Alice Damirjian: "Names that Misbehave"
- Date: 17 October 2024, 10:15–12:00
- Location: English Park, Eng/2-1022
- Type: Seminar
- Organiser: Filosofiska institutionen
- Contact person: Matti Eklund
The Higher Seminar in Theoretical Philosophy
Alice Damirjian, Stockholm University: "Names that Misbehave: Is Inherent Polysemy a Threat to Kripke’s Picture?”
Abstract
Since the publication of Naming and Necessity, philosophical debates concerning the semantics of proper names have largely been centered around two of Kripke’s main theses: The thesis that proper names rigidly designate their bearers, and the thesis that proper names do not semantically encode any information about their bearers. However, these debates suffer from an almost exclusive focus on personal names. As a result, the currently most influential semantic theories of proper names are all primarily, if not exclusively, informed by the linguistic behavior of personal names but assumed to apply equally well to all classes of proper names. That this has led us to ignore a feature that is distinctive of at least some proper names: Inherent polysemy.

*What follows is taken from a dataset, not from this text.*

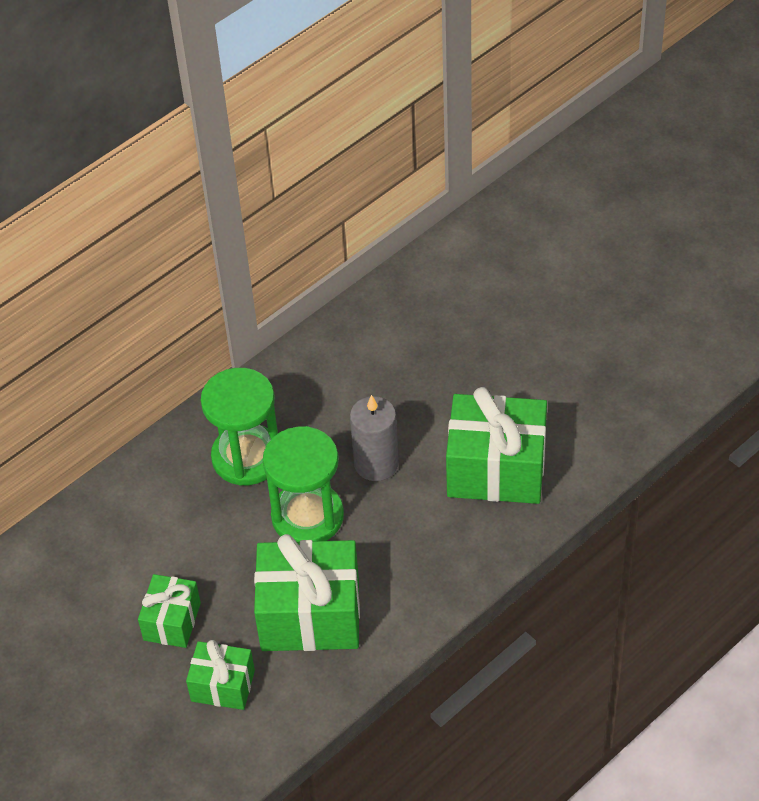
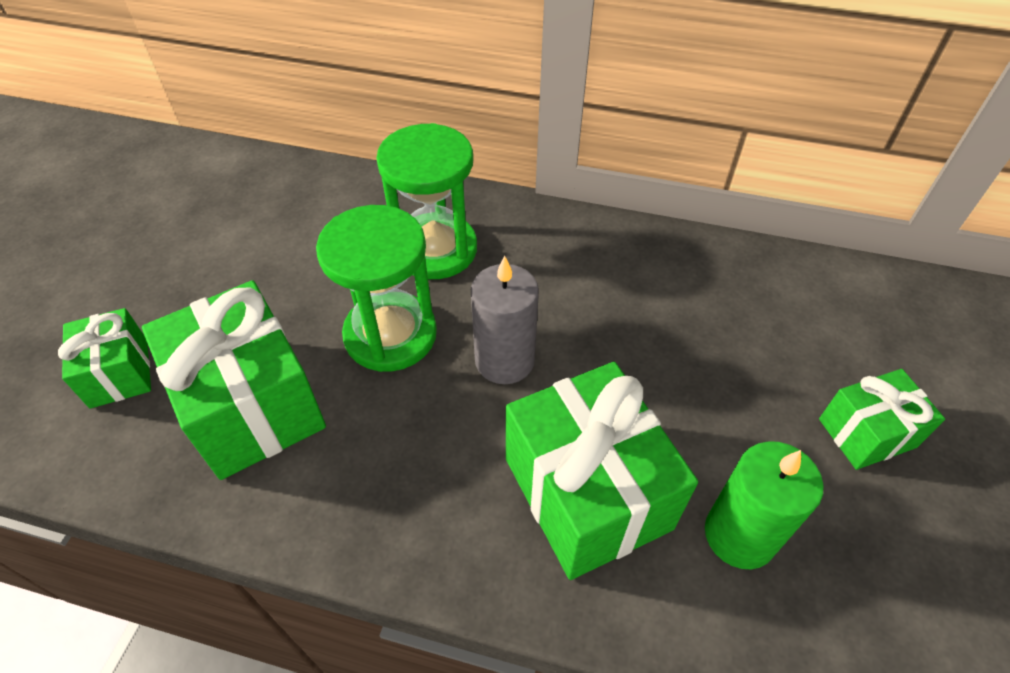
camera: 55 degrees right, 0 degrees up
(172, 621) = (193, 291): green gift -> green gift (867, 433)
(567, 415) = (739, 535): none -> green candle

Many proper names, particularly names for countries, exhibit inherent polysemy. That is, such names systematically refer to several related but ontologically distinct entities. For example, ‘France’ systematically refers to a geographical location, a collection of people, and a political entity. Furthermore, and as is widely recognized in the literature on co-predication, these three readings of ‘France’ do not mark the name as lexically ambiguous. The different readings can be selectively triggered by different predicates in one and the same construction without the construction being rendered unacceptable or zeugmatic. Consider:
(1) France is a large French-speaking republic.

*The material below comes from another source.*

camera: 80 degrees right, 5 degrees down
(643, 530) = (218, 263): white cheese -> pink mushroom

The inherent polysemy of ‘France’ and other names like it is in tension with Kripke’s two theses. The mere observation that the reference of some proper names is easily shifted conflicts with Kripke’s rigidity thesis. Furthermore, the apparent semantic variability of ‘France’ can be taken as intuitive evidence that the name must semantically encode at least some information about its bearers. In this paper, explore these issues and the prospects for preserving Kripke’s theses. To this end, I discuss four different approaches the phenomenon of inherent polysemy, some of which are more compatible with Kripke’s picture than others. I show that all approaches are flawed, where this is because they either fail to support both of Kripke’s theses, fail to account for some of the relevant data, or have various unattractive consequences. I conclude that inherently polysemous proper names remain a threat to Kripke’s overall picture and discuss some of the potential conclusions that one could draw from this observation.